La sécurité au Burundi: Le nombre des refugiés à Lusenda va crescendo.

«Le nombre des refugiés à Lusenda va crescendo» Un camion du HCR viennait d’amener de nouveaux réfugiés au campLe délégué des réfugiés burundais dans le camp de Lusenda, Emmanuel Ntirampeba soutient que le nombre des nouveaux venus continue à s’accroître. Outre les 28. 620 personnes déjà installées, affirme-il, plus de 1.600 sont temporairement hébergées au centre d’accueil de ce camp. «Certains fuient pour des raisons politiques et l’insécurité, d’autres la situation de précarité alimentaire».

Selon lui, il y en a qui avaient officiellement demandé un rapatriement mais se sont vite rétractés au vu des nouveaux flux de réfugiés et suite à la disette sévissant dans leur régions d’origine. «Certes il n’y a pas des crépitements d’armes comme auparavant. Cependant, la précarité alimentaire fait rage. Et ce n’est pas tout, certains réfugiés parlent d’intimidations». Avant d’ajouter que les conditions de vie n’incitent pas au rapatriement.

D’après Emmanuel Ntirampeba, les réfugiés de ce camp situé à l’est de la République démocratique du Congo (RDC) tirent la souris par la queue. Il affirme que la cherté de la vie les frappe de plein fouet. Et de confier qu’ils ont créé des associations de développement pour s’en sortir. Cependant, déplore-t-il, nous faisons toujours face aux difficultés de manque de moyens.
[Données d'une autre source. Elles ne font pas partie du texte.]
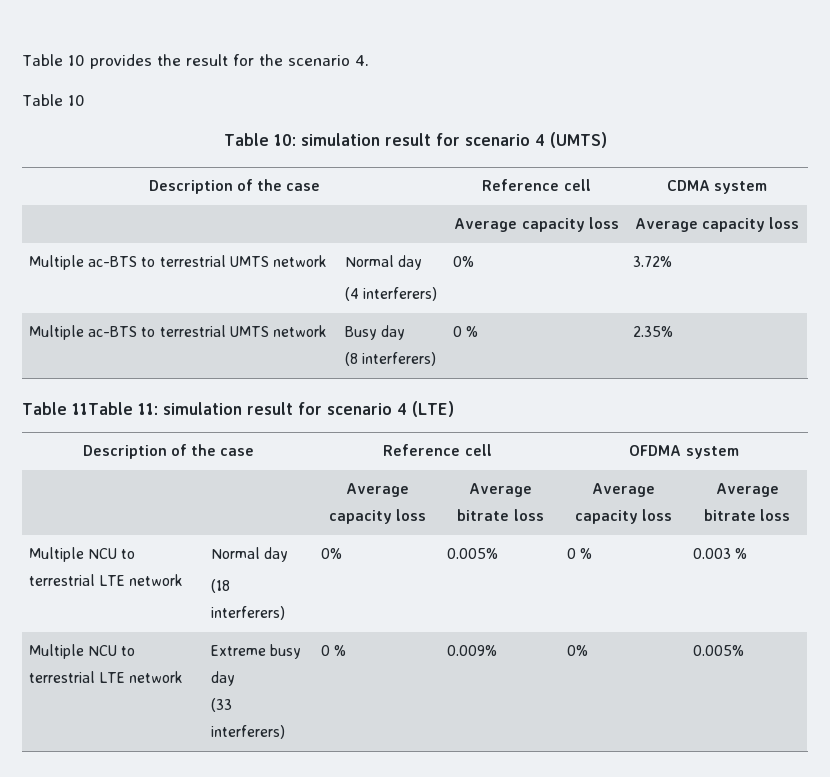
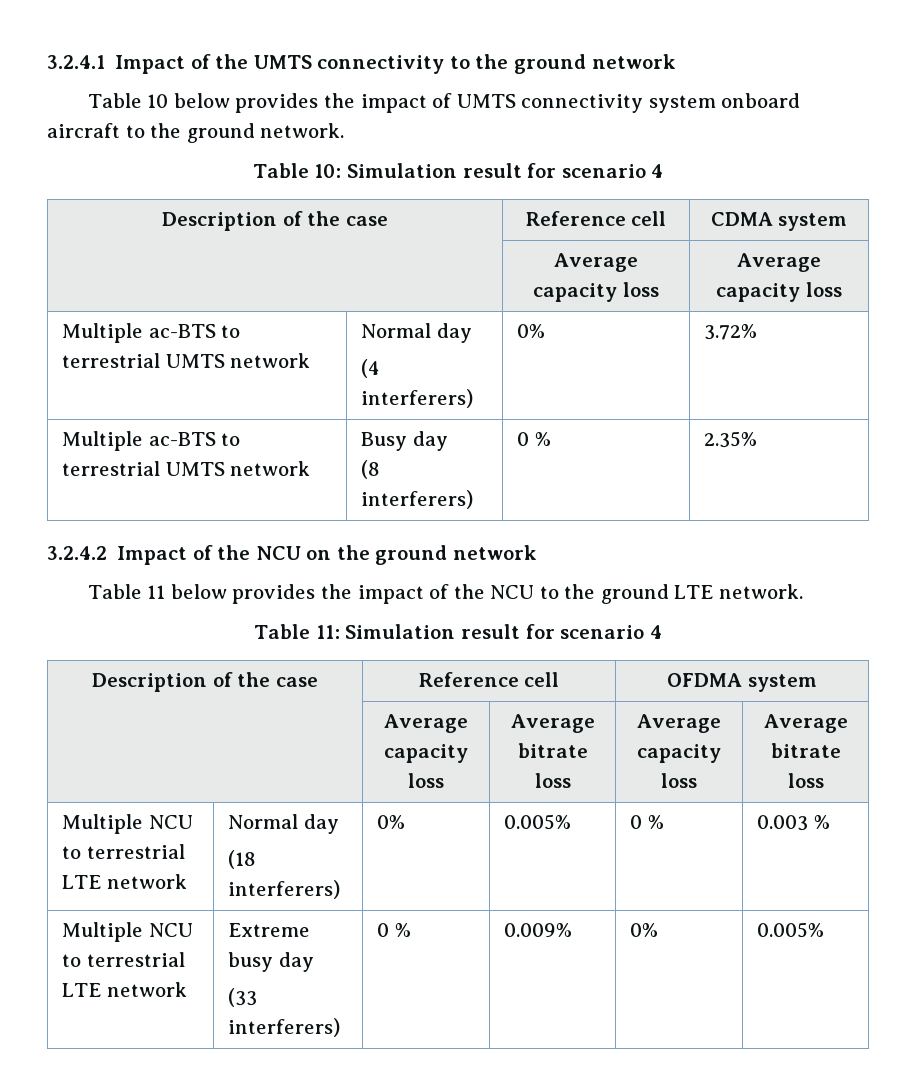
[22,54,369,69] [22,94,85,106] Table 10 provides the result for the scenario 4. // Table 10 -> [47,54,676,74] [87,93,801,113] [47,123,345,143] 3.2.4.1 Impact of the UMTS connectivity to the ground network // Table 10 below provides the impact of UMTS connectivity system onboard aircraft to the ground network.
[300,132,607,148] simulation result for scenario 4 (UMTS) -> [346,163,664,178] Simulation result for scenario 4
[22,401,454,417] Table 11Table 11: simulation result for scenario 4 (LTE) -> [47,545,537,565] [87,584,803,604] [254,624,662,639] 3.2.4.2 Impact of the NCU on the ground network // Table 11 below provides the impact of the NCU to the ground LTE network. // Table 11: Simulation result for scenario 4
Il intervient à la suite d’une visite dans ce camp d’une délégation mixte de la Banque mondiale, de la Banque africaine de développement, du Haut-commissariat aux réfugiés (HCR) et de la Commission nationale des réfugiés en République démocratique du Congo (CNR), de ce jeudi 8 juin.
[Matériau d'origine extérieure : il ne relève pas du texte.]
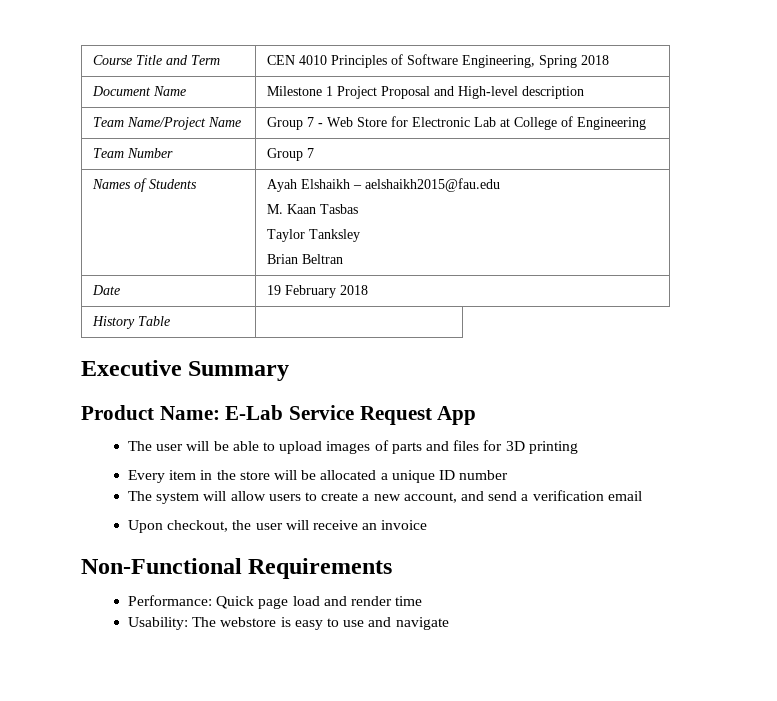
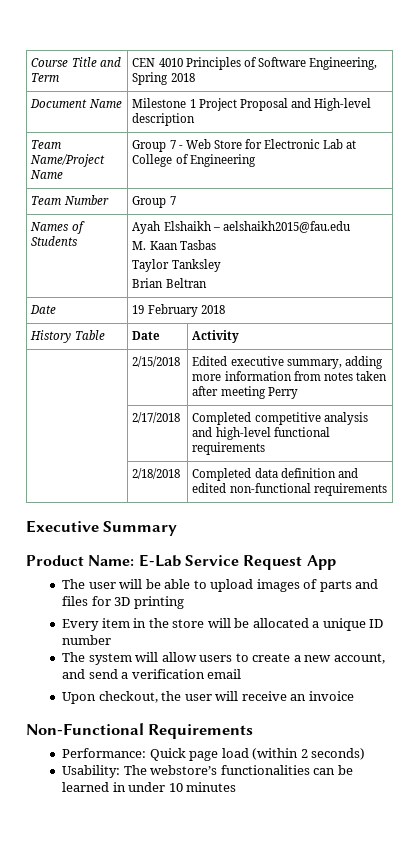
(170, 321) none -> [132,331,161,340] [192,330,240,343] [132,356,181,367] [192,356,383,369] [192,371,387,381] [192,386,298,399] [132,412,181,423] [192,412,368,425] [192,427,330,440] [192,442,266,455] [132,468,181,479] [192,468,358,481] [192,483,387,496] Date | Activity // | 2/15/2018 | Edited executive summary, adding more information from notes taken after meeting Perry // | 2/17/2018 | Completed competitive analysis and high-level functional requirements // | 2/18/2018 | Completed data definition and edited non-functional requirements
[323,596,423,606] and render time -> [252,748,366,760] (within 2 seconds)
[220,617,449,630] webstore is easy to use and navigate -> [150,765,353,775] [62,782,237,792] webstore’s functionalities can be learned in under 10 minutes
Cette dernière avait fait le déplacement pour évaluer les conditions de vie qui prévalent dans ce camp. Des projets générateurs de revenus en faveur des réfugiés et des populations environnantes sont prévus pour le relèvement communautaire. Ces activités contribueront à l’affermissement de la cohabitation entre ces réfugiés et les populations locales.

Il a été également évoqué un désengorgement du camp de Lusenda. Les 5000 réfugiés se trouvant encore dans des sites de transit dans la région d’Uvira pourraient être installés dans la région de Baraka.